El primero en unirse a Rodríguez es un bolerista (influenciado por el feeling) llamado Pablo Milanés; quien merodeaba los clubs nocturnos de La Habana (sin rumbo fijo) con una guitarra en la mano. Su canción Hồ Chí Minh, (todo un éxito en Cuba) le sirvió como carta de presentación ante los jerarcas  del partido.

“Al final del largo viaje, / Ho Chi Minh suave y despierto: / sobre el albura del traje / le arde el corazón abierto.”

   Cuentan que Milanés, al darse cuenta de  la ironía de llamar “canción protesta” a letras sin sombras de rebeldía, propuso sincerar el nombre. Y en un concierto dado por él y Rodríguez  en "Casa de la Américas" el 18 de febrero de 1968, se aprobó el seudónimo de "Movimiento de la Nueva Trova".

  Aunque esta segunda denominación también tenía cierta dosis de falsedad; porque hacía sospechar  que la Vieja trova, igualmente, alababa a los políticos de la época. Algo que, hasta donde sabemos, no es cierto. Tan solo hay que revisar las composiciones de sus principales figuras para comprobarlo: Rosendo Ruiz, Manuel Corona, Sindo Garay y Alberto Villalón.

   Pero en medio de aquella efervescencia musical (adulación) sucedió un hecho que despertó el avispero. Exactamente en el momento en que Castro fortalecía su memorable endiosamiento; apareciendo en portadas de revistas, periódicos, folletines, pancartas públicas, cortometrajes, y todo lo que incluyera difusión; excepto, las instrucciones de los electrodomésticos que venían del exterior y los tickets de autobús. 

   Resulta que Silvio Rodríguez sacó una canción al mercado con una letra de doble sentido que todos interpretaron como una dedicación atrevida y necesaria al comandante por su derroche de egolatría. En una parte decía:

Ojalá pase algo que te borre de pronto
Una luz cegadora un disparo de nieve
Ojalá por lo menos que me lleve la muerte
Para no verte tanto para no verte siempre
En todos los segundos en todas las visiones.

   Ustedes podrán imaginarse los dimes y diretes que trajo aquella letra. La confusión llegó incluso hasta las altas esferas del gobierno y Rodríguez tuvo que salir a dar cien mil explicaciones para demostrar su fidelidad a la revolución y negar, que aquella canción, era una alusión al comandante en jefe.

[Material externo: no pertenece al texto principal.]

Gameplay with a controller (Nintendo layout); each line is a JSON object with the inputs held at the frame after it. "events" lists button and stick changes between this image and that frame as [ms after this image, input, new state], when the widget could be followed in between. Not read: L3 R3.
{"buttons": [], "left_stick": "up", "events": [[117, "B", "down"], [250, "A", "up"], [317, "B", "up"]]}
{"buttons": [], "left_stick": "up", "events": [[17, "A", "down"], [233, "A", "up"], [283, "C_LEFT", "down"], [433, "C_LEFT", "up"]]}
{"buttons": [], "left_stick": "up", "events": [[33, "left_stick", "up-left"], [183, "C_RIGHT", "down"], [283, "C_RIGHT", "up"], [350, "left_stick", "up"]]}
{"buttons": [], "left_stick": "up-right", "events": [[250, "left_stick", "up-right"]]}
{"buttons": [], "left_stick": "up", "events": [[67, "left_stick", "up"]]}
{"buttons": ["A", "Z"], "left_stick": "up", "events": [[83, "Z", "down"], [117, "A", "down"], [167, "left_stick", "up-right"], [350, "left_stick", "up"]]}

   En su momento el cantautor  indicó que una camagüeyana, estudiante de medicina, había sido el vórtice de su inspiración. Tal vez no convenció a toda la nomenclatura  con aquella historia, pero él se ocupó después de limpiar el panorama componiendo alrededor de cinco canciones seguidas que ensalzaban a la revolución y a sus dirigentes.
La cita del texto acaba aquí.